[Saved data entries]
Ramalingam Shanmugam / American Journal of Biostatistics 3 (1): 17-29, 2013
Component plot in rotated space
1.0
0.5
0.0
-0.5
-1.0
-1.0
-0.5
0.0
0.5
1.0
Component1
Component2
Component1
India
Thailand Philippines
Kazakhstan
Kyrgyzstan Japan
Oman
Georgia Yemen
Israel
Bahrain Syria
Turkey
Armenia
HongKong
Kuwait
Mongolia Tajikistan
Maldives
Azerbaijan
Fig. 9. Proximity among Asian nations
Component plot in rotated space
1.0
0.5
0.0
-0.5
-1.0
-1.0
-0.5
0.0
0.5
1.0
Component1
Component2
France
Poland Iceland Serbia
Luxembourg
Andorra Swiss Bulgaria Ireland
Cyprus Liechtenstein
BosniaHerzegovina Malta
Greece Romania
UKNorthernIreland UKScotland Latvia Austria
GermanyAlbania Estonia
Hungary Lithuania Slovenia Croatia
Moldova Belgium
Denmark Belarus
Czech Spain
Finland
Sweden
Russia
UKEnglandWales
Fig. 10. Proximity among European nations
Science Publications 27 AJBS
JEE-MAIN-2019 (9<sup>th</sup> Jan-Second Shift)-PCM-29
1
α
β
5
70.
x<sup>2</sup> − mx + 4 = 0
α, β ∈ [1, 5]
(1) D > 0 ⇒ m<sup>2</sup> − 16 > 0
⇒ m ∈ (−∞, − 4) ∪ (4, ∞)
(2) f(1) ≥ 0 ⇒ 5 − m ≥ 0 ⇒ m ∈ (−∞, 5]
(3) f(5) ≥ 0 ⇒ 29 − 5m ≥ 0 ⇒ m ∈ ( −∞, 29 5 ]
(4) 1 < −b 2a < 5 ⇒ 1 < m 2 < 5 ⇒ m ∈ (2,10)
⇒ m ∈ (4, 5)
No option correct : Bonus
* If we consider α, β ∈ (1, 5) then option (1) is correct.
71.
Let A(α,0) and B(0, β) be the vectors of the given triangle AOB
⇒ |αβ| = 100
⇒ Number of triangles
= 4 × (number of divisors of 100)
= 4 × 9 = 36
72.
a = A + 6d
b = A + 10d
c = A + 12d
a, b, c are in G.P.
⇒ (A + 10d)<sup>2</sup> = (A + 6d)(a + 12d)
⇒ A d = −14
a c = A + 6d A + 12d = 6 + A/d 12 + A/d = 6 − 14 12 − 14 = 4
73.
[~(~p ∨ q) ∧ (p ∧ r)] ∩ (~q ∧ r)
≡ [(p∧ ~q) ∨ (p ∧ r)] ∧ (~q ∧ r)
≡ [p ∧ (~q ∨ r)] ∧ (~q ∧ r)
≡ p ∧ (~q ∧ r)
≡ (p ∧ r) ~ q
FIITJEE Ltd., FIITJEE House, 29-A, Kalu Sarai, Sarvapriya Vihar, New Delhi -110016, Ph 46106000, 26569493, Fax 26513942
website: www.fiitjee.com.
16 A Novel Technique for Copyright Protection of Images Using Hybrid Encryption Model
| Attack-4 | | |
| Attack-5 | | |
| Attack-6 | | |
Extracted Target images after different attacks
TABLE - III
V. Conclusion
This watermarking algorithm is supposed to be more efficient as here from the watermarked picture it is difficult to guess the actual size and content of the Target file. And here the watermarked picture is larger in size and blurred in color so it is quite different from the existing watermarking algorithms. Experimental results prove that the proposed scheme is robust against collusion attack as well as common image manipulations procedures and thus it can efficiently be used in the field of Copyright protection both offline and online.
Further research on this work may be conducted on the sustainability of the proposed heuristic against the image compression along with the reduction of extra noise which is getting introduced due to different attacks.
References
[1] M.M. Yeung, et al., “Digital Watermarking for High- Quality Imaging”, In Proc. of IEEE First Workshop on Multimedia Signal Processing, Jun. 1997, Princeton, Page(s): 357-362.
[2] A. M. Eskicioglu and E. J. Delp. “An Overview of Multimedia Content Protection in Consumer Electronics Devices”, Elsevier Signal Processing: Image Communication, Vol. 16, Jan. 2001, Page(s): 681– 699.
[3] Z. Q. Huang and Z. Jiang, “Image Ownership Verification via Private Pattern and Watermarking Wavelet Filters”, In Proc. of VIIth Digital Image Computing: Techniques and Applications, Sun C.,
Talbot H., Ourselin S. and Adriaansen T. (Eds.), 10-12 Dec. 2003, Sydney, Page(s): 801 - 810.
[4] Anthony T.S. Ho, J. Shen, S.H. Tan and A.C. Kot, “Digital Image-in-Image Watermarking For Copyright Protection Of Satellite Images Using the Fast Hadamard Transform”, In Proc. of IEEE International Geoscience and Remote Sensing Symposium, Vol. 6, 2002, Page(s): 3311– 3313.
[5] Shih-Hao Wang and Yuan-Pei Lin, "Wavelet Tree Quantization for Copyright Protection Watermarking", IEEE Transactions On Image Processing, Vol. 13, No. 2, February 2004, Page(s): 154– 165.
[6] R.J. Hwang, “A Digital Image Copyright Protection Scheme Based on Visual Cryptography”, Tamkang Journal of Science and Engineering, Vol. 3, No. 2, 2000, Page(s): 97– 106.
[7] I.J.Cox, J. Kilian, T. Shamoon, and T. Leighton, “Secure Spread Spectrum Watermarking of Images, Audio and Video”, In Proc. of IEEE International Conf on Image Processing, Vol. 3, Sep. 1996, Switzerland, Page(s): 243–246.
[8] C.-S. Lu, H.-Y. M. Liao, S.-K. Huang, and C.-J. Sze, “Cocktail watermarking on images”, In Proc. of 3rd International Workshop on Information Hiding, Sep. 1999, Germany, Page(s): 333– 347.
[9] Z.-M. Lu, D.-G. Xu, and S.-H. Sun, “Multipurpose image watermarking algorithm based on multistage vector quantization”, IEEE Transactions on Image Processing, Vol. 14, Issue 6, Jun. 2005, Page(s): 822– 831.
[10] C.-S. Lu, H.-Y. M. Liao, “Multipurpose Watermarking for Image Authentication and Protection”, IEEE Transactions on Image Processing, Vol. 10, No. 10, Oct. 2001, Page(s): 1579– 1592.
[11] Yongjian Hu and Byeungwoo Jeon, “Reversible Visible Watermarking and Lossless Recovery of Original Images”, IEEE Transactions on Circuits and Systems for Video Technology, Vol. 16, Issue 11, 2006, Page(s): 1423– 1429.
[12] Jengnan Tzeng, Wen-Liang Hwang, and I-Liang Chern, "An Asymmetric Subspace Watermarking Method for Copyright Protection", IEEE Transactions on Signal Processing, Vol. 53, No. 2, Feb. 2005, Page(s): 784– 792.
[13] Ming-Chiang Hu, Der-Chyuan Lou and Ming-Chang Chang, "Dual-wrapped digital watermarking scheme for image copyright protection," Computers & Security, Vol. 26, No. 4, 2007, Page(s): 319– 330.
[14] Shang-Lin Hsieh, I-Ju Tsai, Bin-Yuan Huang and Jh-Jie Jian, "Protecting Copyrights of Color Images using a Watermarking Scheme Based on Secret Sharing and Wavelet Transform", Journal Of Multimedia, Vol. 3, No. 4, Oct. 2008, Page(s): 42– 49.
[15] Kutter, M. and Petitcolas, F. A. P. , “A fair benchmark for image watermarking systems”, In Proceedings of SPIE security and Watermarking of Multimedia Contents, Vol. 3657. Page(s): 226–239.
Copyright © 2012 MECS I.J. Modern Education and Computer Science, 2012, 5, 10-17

_EXERCISE OBJECTIVE_.
Count the lines above holding "Signal". Give only the number.

_SOLUTION TO THIS PROBLEM_.
3